After that I want to make bench-spark public: the benchmark runner the way I use it now. Not a perfect framework. But something with which someone on the same hardware can ask the same questions without first rebuilding my mistakes.

I also want to make a Dutch eval suite for local LLMs. Not another English reasoning benchmark, but office work: accountancy jargon, legal texts, financial documents, documents with odd formatting. Exactly the things local AI gets judged on in the Netherlands.

And there is more work coming around local RAG on large document sets. No platform pitch. Just figuring out how to get more than a million documents through an on-prem setup without storage, retrieval or OCR slowly starting to hate you.

What I skip

No daily AI newsletter. There are enough places for that already, some of them on purpose.

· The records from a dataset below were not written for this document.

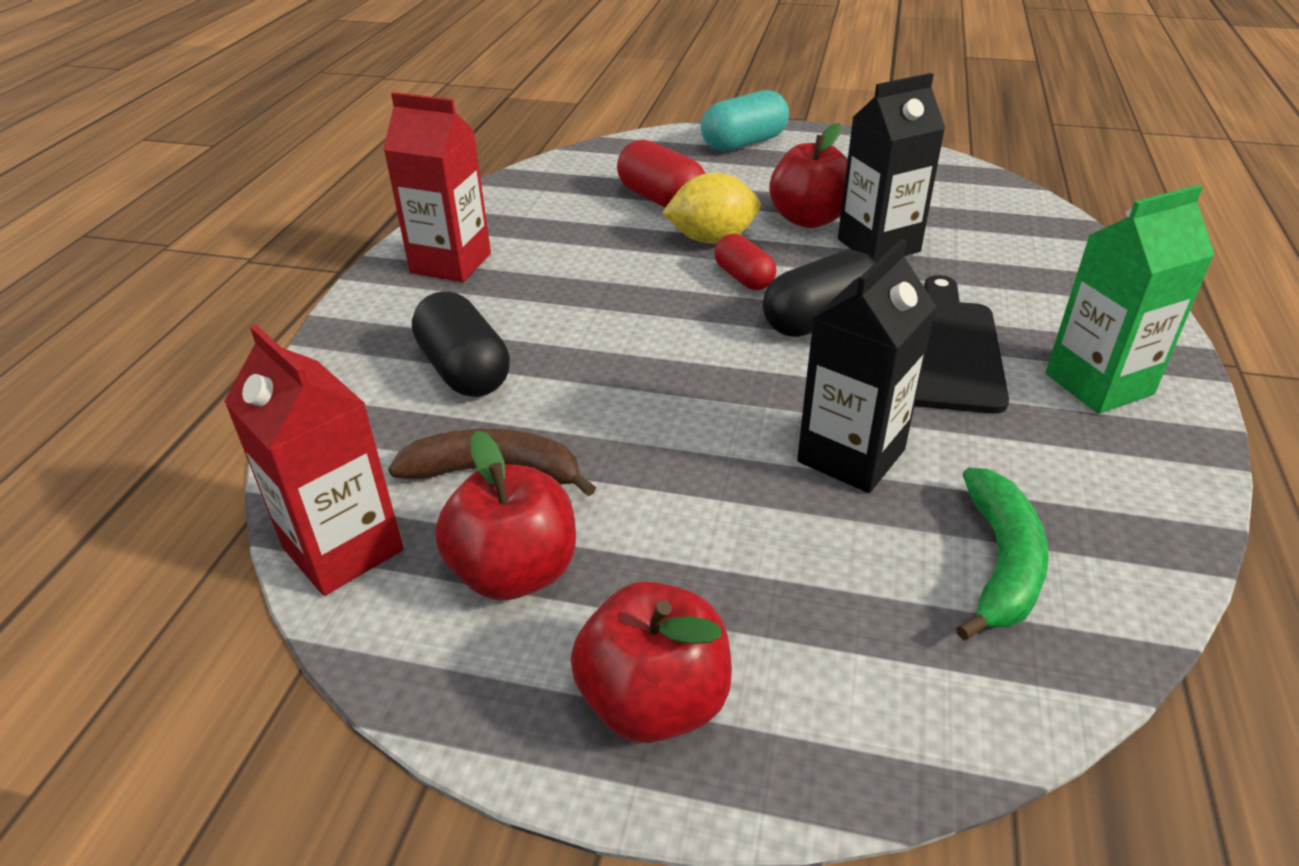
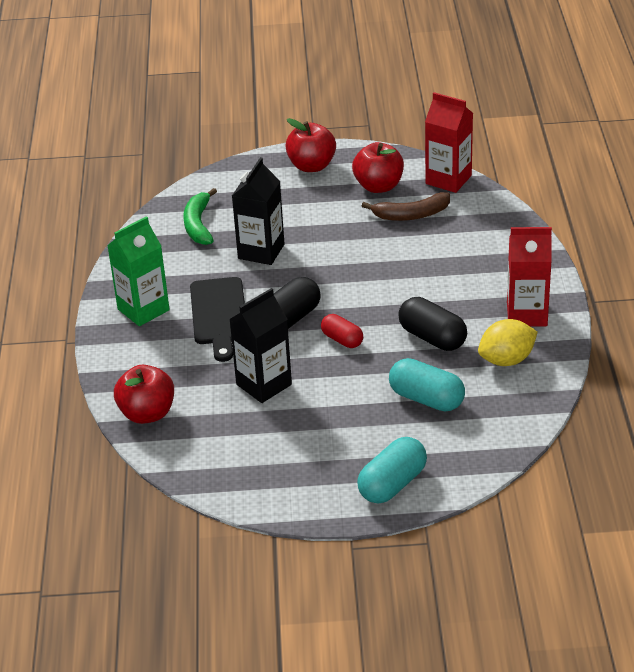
camera: 165 degrees right, 0 degrees up
black capsule [412,291,510,397] -> black capsule moved to [398,297,467,351]
red capsule [617,140,705,208] -> turquoise capsule [389,358,465,411]
yellow lemon [662,173,761,244] -> yellow lemon moved to [478,319,538,366]
red apple [769,123,848,228] -> red apple moved to [114,365,174,424]

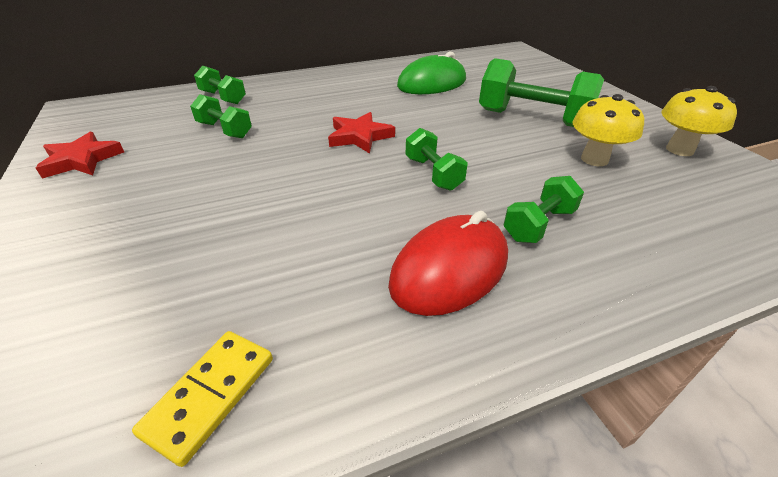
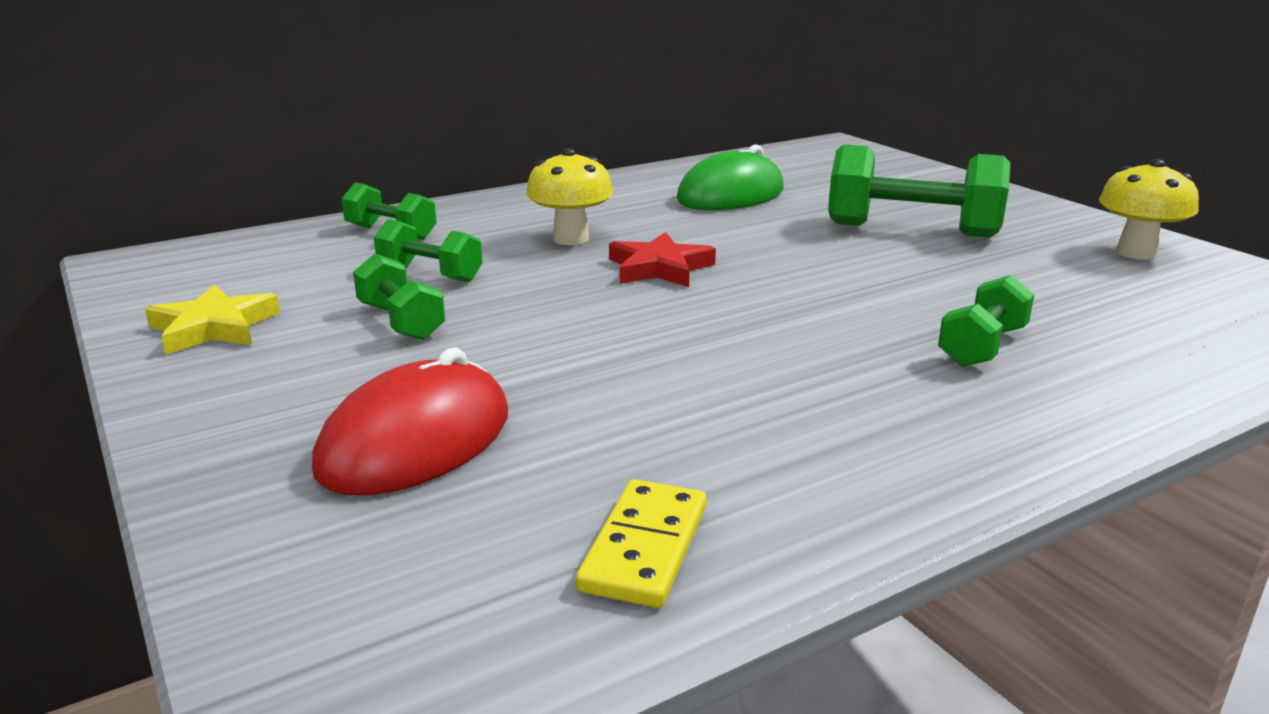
camera: 10 degrees left, 15 degrees down
red star [36,132,124,179] -> yellow star [145,285,280,355]
red mouse [388,211,508,316] -> red mouse moved to [312,348,508,496]
green dumbbell [406,128,468,191] -> green dumbbell moved to [353,254,445,340]
yellow mushroom [572,94,644,166] -> yellow mushroom moved to [526,148,613,245]

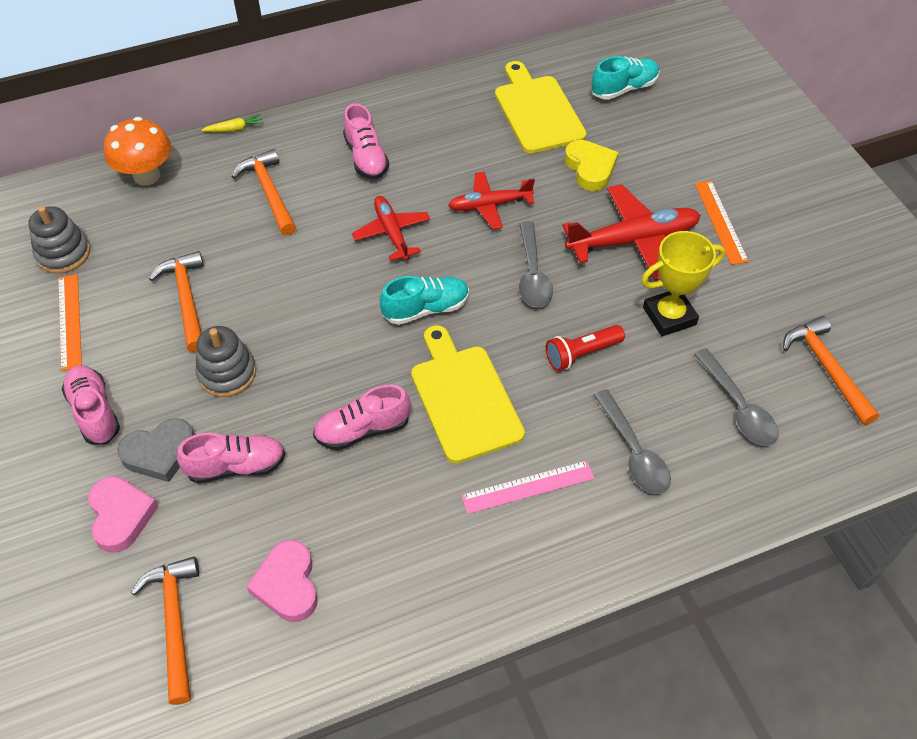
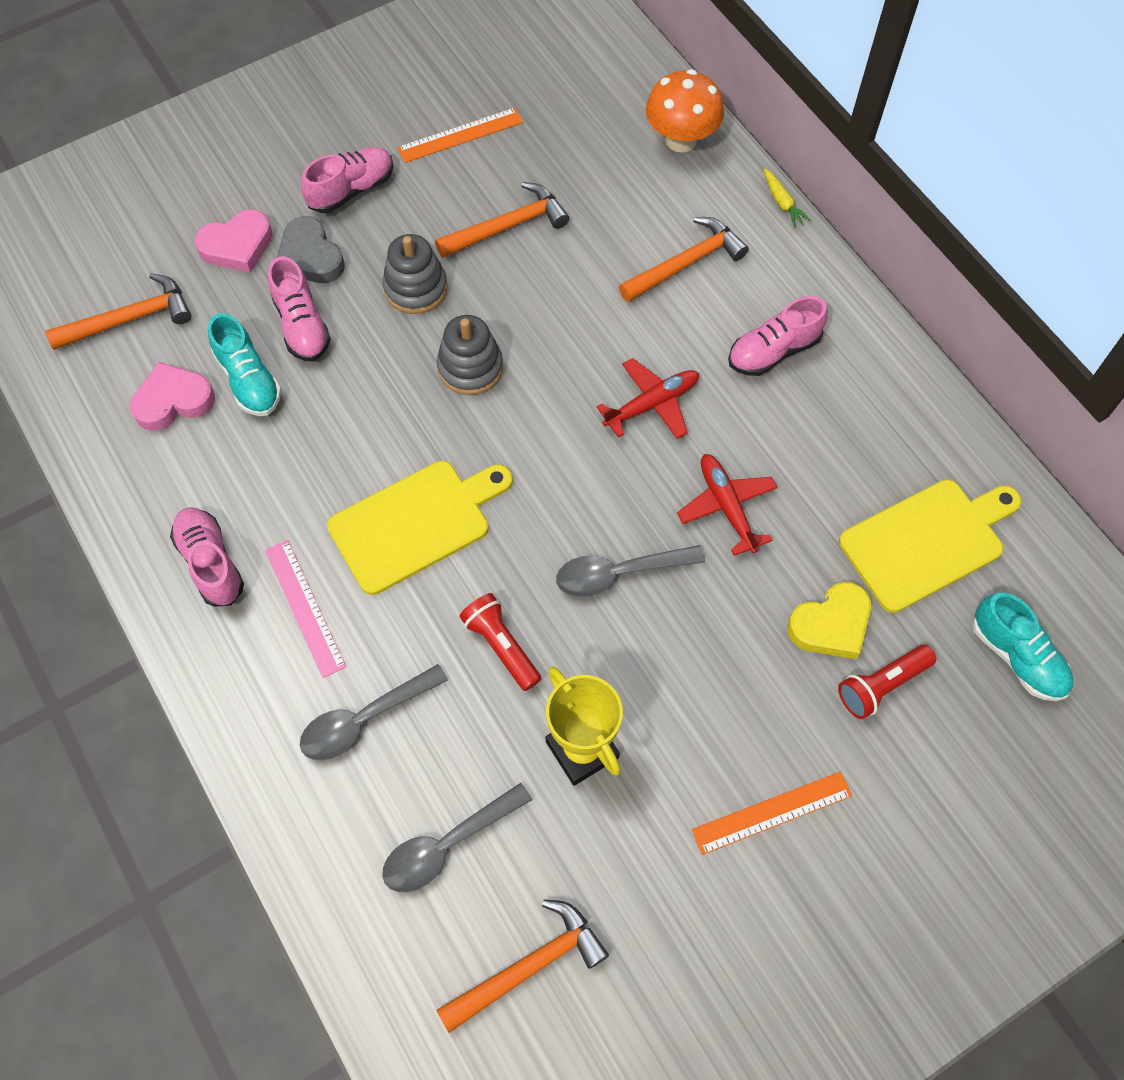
camera: 80 degrees right, 10 degrees up
grey stacking toy [28,206,90,274] -> grey stacking toy moved to [437,315,503,395]
pink shoe [313,385,411,450] -> pink shoe moved to [170,507,244,607]
turquoise shoe [380,276,469,325] -> turquoise shoe moved to [208,313,282,416]
red plane [562,184,701,281] -> none
none -> red flashlight [838,645,936,719]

No general-purpose “we do everything with AI” story. Too broad, and usually it means nothing.

No thought-leader act. I would rather build something that creaks than an opinion that sounds smooth.

No building a platform like OpenClaw either. I use it, I write about it, I build flows with it. But that layer itself I leave to the people who live in it every day.

What this should become

For clients this has to show what local AI practically costs: hardware, latency, precision, maintenance, odd edge cases. For me it is the place where I pin down my own assumptions before the next benchmark knocks them out.

I am trying to keep the rhythm. No promise per week. If there is nothing to report, nothing goes here. If there are bugs, runs and odd graphs, there is probably too much here.